Raistlin estaba tan inmerso en sus pensamientos que no la había oído levantarse. Rápidamente, recogió las canicas junto con el Orbe de los Dragones y las dejó caer en la bolsa.
—Me he preparado una taza de té —respondió como toda explicación—. He estado enfermo y me viene bien.

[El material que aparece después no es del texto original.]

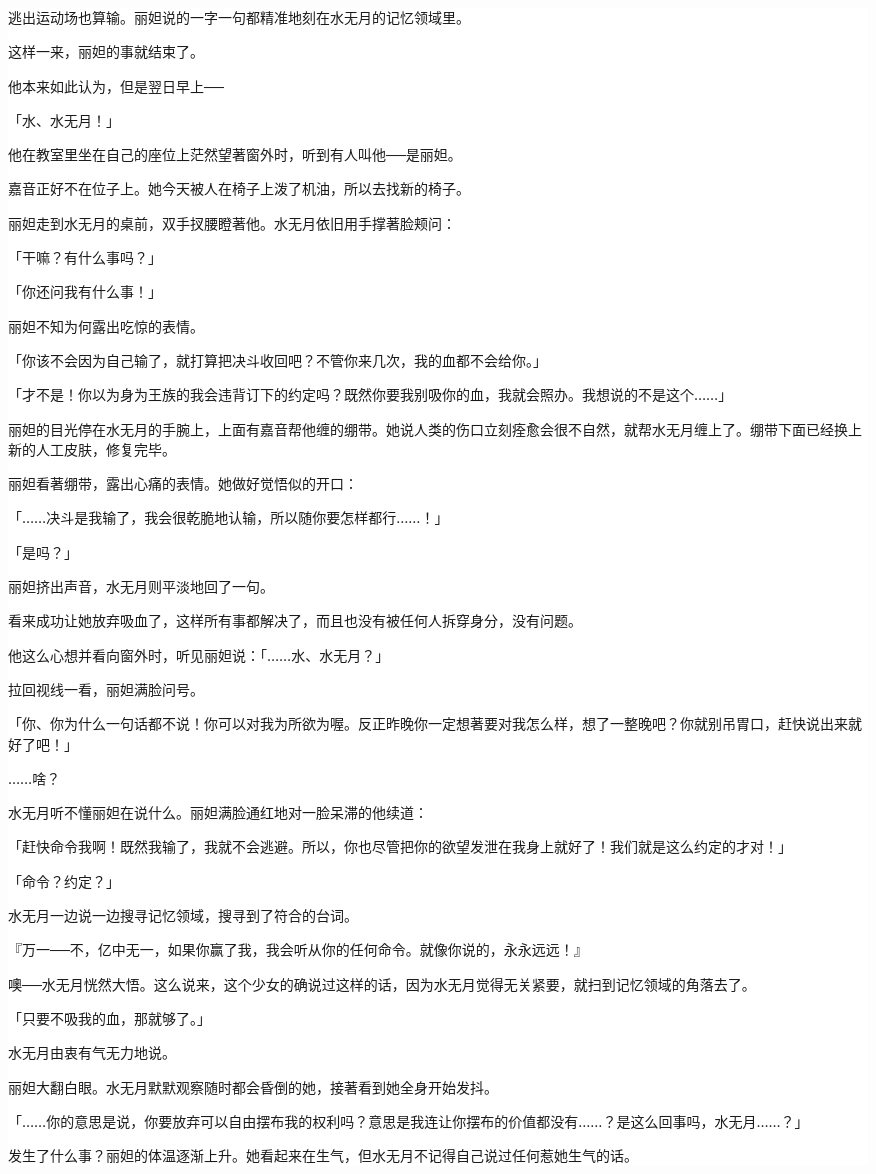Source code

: 逃出运动场也算输。丽妲说的一字一句都精准地刻在水无月的记忆领域里。

这样一来，丽妲的事就结束了。

他本来如此认为，但是翌日早上──

「水、水无月！」

他在教室里坐在自己的座位上茫然望著窗外时，听到有人叫他──是丽妲。

嘉音正好不在位子上。她今天被人在椅子上泼了机油，所以去找新的椅子。

丽妲走到水无月的桌前，双手扠腰瞪著他。水无月依旧用手撑著脸颊问：

「干嘛？有什么事吗？」

「你还问我有什么事！」

丽妲不知为何露出吃惊的表情。

「你该不会因为自己输了，就打算把决斗收回吧？不管你来几次，我的血都不会给你。」

「才不是！你以为身为王族的我会违背订下的约定吗？既然你要我别吸你的血，我就会照办。我想说的不是这个……」

丽妲的目光停在水无月的手腕上，上面有嘉音帮他缠的绷带。她说人类的伤口立刻痊愈会很不自然，就帮水无月缠上了。绷带下面已经换上新的人工皮肤，修复完毕。

丽妲看著绷带，露出心痛的表情。她做好觉悟似的开口：

「……决斗是我输了，我会很乾脆地认输，所以随你要怎样都行……！」

「是吗？」

丽妲挤出声音，水无月则平淡地回了一句。

看来成功让她放弃吸血了，这样所有事都解决了，而且也没有被任何人拆穿身分，没有问题。

他这么心想并看向窗外时，听见丽妲说：「……水、水无月？」

拉回视线一看，丽妲满脸问号。

「你、你为什么一句话都不说！你可以对我为所欲为喔。反正昨晚你一定想著要对我怎么样，想了一整晚吧？你就别吊胃口，赶快说出来就好了吧！」

……啥？

水无月听不懂丽妲在说什么。丽妲满脸通红地对一脸呆滞的他续道：

「赶快命令我啊！既然我输了，我就不会逃避。所以，你也尽管把你的欲望发泄在我身上就好了！我们就是这么约定的才对！」

「命令？约定？」

水无月一边说一边搜寻记忆领域，搜寻到了符合的台词。

『万一──不，亿中无一，如果你赢了我，我会听从你的任何命令。就像你说的，永永远远！』

噢──水无月恍然大悟。这么说来，这个少女的确说过这样的话，因为水无月觉得无关紧要，就扫到记忆领域的角落去了。

「只要不吸我的血，那就够了。」

水无月由衷有气无力地说。

丽妲大翻白眼。水无月默默观察随时都会昏倒的她，接著看到她全身开始发抖。

「……你的意思是说，你要放弃可以自由摆布我的权利吗？意思是我连让你摆布的价值都没有……？是这么回事吗，水无月……？」

发生了什么事？丽妲的体温逐渐上升。她看起来在生气，但水无月不记得自己说过任何惹她生气的话。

Iolanthe abrió una ventana para que entrara aire, aunque el olor de la calle era casi tan desagradable como el del interior. El aire estaba gris por el humo de los fuegos de las fraguas y apestaba a la basura que se acumulaba en los callejones y al agua nauseabunda que corría por las alcantarillas, a la altura de los tobillos.
—Esa enfermedad... —dijo Iolanthe, mientras agitaba la mano para expulsar el olor—, ¿fue consecuencia de la Prueba?